Yer yer gereğinden fazla biyolojik detaya girerek bir ders kitabına dönüşme eğilimi gösterse de kitap kendini okutuyor. Bir yandan bu kadar bilimsel konulara değinmesine rağmen bir yandan da çoğu Türkçe kitap gibi çok kısıtlı bir kaynakça içeriyor. Bu da kitabın bilimsel araştırma sonuçlarından çok yazarın subjektif görüşlerini sunduğunu düşündürüyor.

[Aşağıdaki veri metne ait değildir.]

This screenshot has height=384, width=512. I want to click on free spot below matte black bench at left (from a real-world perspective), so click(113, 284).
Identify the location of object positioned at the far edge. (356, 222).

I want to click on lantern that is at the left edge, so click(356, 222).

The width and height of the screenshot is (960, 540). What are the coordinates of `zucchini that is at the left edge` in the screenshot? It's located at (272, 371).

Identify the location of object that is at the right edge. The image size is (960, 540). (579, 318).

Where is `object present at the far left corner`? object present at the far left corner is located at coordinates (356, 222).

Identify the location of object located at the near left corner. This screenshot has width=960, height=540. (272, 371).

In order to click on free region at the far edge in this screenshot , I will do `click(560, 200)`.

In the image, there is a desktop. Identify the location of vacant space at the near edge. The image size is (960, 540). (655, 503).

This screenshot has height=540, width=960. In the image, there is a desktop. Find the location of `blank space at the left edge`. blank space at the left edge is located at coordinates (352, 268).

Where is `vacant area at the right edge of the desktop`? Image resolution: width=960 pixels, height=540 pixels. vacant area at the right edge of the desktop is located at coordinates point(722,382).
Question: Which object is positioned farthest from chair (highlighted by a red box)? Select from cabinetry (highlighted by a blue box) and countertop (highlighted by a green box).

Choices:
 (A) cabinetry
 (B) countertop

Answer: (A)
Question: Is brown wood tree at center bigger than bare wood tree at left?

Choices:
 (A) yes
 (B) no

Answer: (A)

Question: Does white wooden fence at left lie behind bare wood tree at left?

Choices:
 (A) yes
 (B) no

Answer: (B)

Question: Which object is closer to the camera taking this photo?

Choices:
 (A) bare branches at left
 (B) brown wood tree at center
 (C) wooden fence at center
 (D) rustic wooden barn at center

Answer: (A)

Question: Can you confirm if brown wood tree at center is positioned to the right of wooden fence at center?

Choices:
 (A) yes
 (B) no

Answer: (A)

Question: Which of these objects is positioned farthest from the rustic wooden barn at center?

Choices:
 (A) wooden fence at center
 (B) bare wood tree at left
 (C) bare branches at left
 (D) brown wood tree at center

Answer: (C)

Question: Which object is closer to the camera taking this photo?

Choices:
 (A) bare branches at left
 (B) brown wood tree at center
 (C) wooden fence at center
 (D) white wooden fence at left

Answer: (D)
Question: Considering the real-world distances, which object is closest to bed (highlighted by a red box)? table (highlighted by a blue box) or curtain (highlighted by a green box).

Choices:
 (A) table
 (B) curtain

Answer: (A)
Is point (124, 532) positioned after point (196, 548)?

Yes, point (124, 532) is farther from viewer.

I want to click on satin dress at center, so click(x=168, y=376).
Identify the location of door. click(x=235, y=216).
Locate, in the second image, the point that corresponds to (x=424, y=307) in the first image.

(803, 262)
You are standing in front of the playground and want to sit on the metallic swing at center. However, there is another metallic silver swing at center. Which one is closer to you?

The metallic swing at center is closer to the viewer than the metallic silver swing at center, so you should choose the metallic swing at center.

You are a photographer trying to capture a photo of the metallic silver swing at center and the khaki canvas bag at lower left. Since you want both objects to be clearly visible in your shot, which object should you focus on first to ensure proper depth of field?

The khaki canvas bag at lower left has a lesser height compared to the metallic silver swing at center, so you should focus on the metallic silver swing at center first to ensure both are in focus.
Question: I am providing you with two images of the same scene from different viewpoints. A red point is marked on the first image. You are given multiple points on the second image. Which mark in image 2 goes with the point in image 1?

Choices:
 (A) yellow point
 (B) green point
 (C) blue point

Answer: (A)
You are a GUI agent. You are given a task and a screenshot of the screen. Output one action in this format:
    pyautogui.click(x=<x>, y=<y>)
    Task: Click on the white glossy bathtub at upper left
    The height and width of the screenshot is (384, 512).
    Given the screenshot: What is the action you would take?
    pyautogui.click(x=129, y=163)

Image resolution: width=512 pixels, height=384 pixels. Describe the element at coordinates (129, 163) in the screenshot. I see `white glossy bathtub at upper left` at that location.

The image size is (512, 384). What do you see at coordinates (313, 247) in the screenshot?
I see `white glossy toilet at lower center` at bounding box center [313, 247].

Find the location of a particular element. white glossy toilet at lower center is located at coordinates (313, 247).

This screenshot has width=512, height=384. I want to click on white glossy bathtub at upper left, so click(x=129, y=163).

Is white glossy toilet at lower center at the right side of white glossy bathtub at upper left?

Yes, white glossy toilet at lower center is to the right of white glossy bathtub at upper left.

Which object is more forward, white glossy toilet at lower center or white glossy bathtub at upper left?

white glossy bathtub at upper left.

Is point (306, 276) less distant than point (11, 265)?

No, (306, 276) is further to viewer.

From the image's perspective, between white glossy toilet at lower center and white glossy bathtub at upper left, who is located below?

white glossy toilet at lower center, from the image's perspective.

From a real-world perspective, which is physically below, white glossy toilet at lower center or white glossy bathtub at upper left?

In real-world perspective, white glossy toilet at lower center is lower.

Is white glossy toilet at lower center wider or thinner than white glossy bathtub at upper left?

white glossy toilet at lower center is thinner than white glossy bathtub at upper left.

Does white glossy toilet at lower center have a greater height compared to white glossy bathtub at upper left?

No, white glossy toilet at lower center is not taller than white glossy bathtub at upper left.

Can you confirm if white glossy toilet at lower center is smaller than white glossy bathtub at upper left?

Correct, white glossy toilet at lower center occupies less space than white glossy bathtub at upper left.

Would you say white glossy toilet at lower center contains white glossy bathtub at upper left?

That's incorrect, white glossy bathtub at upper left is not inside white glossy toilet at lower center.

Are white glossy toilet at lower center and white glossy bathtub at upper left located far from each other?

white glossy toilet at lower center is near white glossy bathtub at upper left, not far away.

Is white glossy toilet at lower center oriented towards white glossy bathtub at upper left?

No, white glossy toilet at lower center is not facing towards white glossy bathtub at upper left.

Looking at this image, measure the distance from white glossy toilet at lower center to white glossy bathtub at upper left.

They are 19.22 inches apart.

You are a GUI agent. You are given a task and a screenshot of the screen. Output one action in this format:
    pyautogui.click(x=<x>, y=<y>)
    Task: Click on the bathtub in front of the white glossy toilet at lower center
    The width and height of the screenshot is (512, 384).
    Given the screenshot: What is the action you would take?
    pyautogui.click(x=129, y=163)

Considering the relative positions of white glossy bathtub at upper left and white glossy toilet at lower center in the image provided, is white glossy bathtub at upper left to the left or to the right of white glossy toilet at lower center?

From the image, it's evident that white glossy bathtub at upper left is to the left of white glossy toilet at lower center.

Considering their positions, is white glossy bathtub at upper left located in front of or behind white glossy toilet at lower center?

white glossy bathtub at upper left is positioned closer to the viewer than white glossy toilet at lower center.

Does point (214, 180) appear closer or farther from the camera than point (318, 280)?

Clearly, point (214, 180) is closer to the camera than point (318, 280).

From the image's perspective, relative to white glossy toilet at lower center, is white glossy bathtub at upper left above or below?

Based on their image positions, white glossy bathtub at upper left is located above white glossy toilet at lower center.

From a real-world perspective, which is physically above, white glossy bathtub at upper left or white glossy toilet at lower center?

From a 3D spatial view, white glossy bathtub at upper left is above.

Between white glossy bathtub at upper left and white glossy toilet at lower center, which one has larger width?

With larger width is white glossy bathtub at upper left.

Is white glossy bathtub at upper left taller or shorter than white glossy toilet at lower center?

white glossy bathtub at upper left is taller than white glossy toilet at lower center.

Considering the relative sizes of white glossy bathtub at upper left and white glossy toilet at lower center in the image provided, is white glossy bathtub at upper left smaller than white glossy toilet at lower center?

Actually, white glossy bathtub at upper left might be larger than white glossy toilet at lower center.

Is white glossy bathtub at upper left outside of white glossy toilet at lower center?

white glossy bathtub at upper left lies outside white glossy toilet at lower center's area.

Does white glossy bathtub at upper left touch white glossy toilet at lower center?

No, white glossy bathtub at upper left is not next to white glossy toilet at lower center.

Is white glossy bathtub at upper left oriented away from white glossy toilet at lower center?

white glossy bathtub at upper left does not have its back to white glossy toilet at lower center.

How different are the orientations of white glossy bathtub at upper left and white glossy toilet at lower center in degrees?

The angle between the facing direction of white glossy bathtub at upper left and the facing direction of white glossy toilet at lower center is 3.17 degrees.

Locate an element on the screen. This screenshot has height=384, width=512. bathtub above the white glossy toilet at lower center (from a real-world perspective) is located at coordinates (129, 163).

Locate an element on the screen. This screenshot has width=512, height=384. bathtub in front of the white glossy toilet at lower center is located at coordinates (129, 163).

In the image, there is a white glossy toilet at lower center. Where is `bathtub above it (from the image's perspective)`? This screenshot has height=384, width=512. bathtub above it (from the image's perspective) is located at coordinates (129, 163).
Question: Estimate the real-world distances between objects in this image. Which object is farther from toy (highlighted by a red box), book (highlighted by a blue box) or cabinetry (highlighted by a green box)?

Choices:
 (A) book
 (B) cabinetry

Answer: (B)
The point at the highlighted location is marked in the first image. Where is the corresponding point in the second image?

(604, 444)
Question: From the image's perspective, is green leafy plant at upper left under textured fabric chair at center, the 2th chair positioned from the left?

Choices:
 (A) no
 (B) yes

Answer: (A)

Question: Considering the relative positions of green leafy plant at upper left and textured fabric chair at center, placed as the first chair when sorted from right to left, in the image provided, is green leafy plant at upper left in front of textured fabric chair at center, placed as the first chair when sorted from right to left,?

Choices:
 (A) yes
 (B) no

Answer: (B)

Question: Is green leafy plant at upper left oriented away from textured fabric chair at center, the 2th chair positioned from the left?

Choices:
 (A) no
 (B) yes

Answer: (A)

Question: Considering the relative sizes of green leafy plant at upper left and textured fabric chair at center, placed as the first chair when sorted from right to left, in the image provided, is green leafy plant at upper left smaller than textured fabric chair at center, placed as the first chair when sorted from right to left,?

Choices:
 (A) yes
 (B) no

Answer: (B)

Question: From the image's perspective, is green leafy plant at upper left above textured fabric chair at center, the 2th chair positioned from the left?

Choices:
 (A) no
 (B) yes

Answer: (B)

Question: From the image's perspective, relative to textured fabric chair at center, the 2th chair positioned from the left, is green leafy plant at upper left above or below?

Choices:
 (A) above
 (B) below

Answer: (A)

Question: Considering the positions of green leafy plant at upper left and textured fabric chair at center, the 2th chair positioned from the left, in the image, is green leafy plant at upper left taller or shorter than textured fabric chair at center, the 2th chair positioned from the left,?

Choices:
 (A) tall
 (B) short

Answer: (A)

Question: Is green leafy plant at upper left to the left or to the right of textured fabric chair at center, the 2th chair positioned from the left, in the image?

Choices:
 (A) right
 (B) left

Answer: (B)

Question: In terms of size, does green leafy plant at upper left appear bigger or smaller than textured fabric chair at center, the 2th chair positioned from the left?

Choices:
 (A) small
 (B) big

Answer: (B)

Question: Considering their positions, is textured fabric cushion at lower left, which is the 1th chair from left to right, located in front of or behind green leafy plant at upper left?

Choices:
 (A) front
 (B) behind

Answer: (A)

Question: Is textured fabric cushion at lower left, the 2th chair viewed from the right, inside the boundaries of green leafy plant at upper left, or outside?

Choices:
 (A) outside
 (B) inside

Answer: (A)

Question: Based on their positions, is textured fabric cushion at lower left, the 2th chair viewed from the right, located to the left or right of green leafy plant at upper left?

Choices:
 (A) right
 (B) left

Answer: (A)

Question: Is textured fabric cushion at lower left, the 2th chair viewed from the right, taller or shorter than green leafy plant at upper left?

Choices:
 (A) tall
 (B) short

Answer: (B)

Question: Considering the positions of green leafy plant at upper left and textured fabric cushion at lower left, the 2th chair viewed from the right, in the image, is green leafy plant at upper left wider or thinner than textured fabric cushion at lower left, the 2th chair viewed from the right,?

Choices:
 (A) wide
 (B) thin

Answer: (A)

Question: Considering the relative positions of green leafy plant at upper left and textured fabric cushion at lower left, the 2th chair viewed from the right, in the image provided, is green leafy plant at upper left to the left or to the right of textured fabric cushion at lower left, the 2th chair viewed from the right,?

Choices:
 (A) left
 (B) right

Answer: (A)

Kitapta altını çizdiğim kısımlar şöyle:

Hareket

  • Bedensel hareketi ve egzersizi yaratıcı işlerle bağlantılı aktivitelerle birleştirdiğimiz takdirde, bedensel hareket bizim için çok daha doyurucu nitelik kazanacaktır: İş toplantılarını yürüyerek yapabilirsiniz. (Bunu Facebookta yapıyorduk ve çok keyifli oluyordu)
  • High Intensity Intermitten Training (HIIT): 4 ile 6 dakika arasında azami hareket ve güç kullanılarak yapılan yoğun egzersiz etaplarının arasında yaklaşık 4 dakikalık dinlenme yahut hafif yürüyüş gibi kişiyi zorlamayan hafif egzersiz aralıkları veriliyor. Saatlerce sabit hızda koşu yapmaktansa bu tip deparlı egzersizler bedenimize daha çok fayda sağlıyor. (Çünkü atalarımızın hareket etme biçimi ile örtüşüyor)
  • Günlük yürüyüşler, bağ-bahçe işleri orta düzeyli ağırlık kaldırışlar ve esneme çalışmaları tavsiye edilen orta düzey egzersiz konusunda en verimli örneklerdir.
  • Yoga, pilates, planking ve binicilik gibi izometrik kasılma egzersizler bedenimiz için daha iyi

Beslenme

  • Besinleri az, çeşitli ve aralıklı şekilde tüketmemiz gerekiyor. Fabrika ayarlarımız bu şekilde yapılandırılmış.
  • Vegan beslenme yerine ben bir insan fizyolojisi uzmanı olarak, arada bir vegan, arada bir vejataryen, arada da normal beslenme şeklinde periyodik olmayan bir yaşam tarzı geliştirmeyi öneririm. Zira arada bir bedeni şaşırtmak ve alıştığı besinlerden mahrum ederek yeni durumlarla tanıştırmak sağlıklı ve zinde kalmak için iyi bir taktiktir.
  • High Fat Low Carb Diet: İlk hafta içinde aşırı açlık nöbetleri, fazla sinirlilik, baş ağrısı ve çeşitli aşırı duyarlılık tepkileri gibi durumların ortaya çıkması sıklıkla görülebilir. Bunların süresi genellikle on günlük bir dönemi geçmez. Bu dönemde biraz daha tuzlu yemek faydalı olur.
  • Ben ekmek yemeden doymam şeklinde ifade edilen his, ekmekteki karbonhidrat içeriğine karşı olan bağımlılığımızın açık bir ifadesi.
  • İşlenmiş gıdalar ile şeker ve karbonhidratlar, beyinde bol miktarda dopamin salgılanmasına neden olur. Birkaç gün boyunca bu gibi besinleri diyetimizden çıkartabilirsek, dopamin düzeyi hızlı bir şekilde normale döner.
  • Tam olarak acıkmadan yemeyin.
  • Tatlılar besin değil haz nesnesidir, mümkün mertebe uzak durun.
  • Meyvelerin çoğu fazla, hatta aşırı şeker içermektedir.
  • Ev yapımı yoğurt, doğal sirke, kemik suyu, paça çorbası, fermante turşu gibi probiyotik gıdaları sofranızdan eksik etmeyin.
  • Bedenimiz doğal tereyağını, zeytinyağını, hindistan cevizi ve avokado gibi gıdaların yağlarını, havranların iç yağlarını, balık yağlarını ve kuruyemişlerde bulunan yağları kullanıp kendisi için faydaya dönüştürebilmektedir. Margarin, ay çiçeği yağı gibi yağlar bedenimiz tarafından pek iyi karşılanmaz.
  • Normalde haftada bir kez kırmızı et yemek yeterlidir. Balık ve deniz ürünleri ise biraz daha sık tüketilmelidir.

Genel

  • Etrafımızdaki insanlara baktığımızda az düşünüp hemen faaliyete geçenlerin, hemen denemeye başlayanların genellikle daha başarılı olduğunu, daha hızlı mesafe aldıklarını fark ederiz. Çünkü tabiatın da temel usulü deneme-yanılma yöntemidir. Yani mükemmelini yapacağım diye sürekli düşünüp hiç faaliyete geçemeden nice fırsatlar, hatta ömürler kaçıran insanlar çoktur. O yüzden bir yerden başlayıp yapmak başarmanın en önemli şartıdır.
  • Cesaret, korkulara rağmen bir harekette bulunmayı, bir davranış göstermeyi tercih edebilmek anlamına gelir. (Cesaret korkmamak demek değildir)
  • Bedenin zihni, zihnin de bedeni kontrol ettiğini biliyoruz.
  • Bedeninizi arada bir şaşırtmayı unutmayın.
  • İlaçla tedavi edilebilen kronik hiçbir hastalık yoktur. Bir başka deyişle, modern tıpta henüz kronik hiçbir hastalığın tedavisi yoktur. İlaçla tedavi edilebilen hastalıklar zaten grip gibi geçici olan hastalıklardır.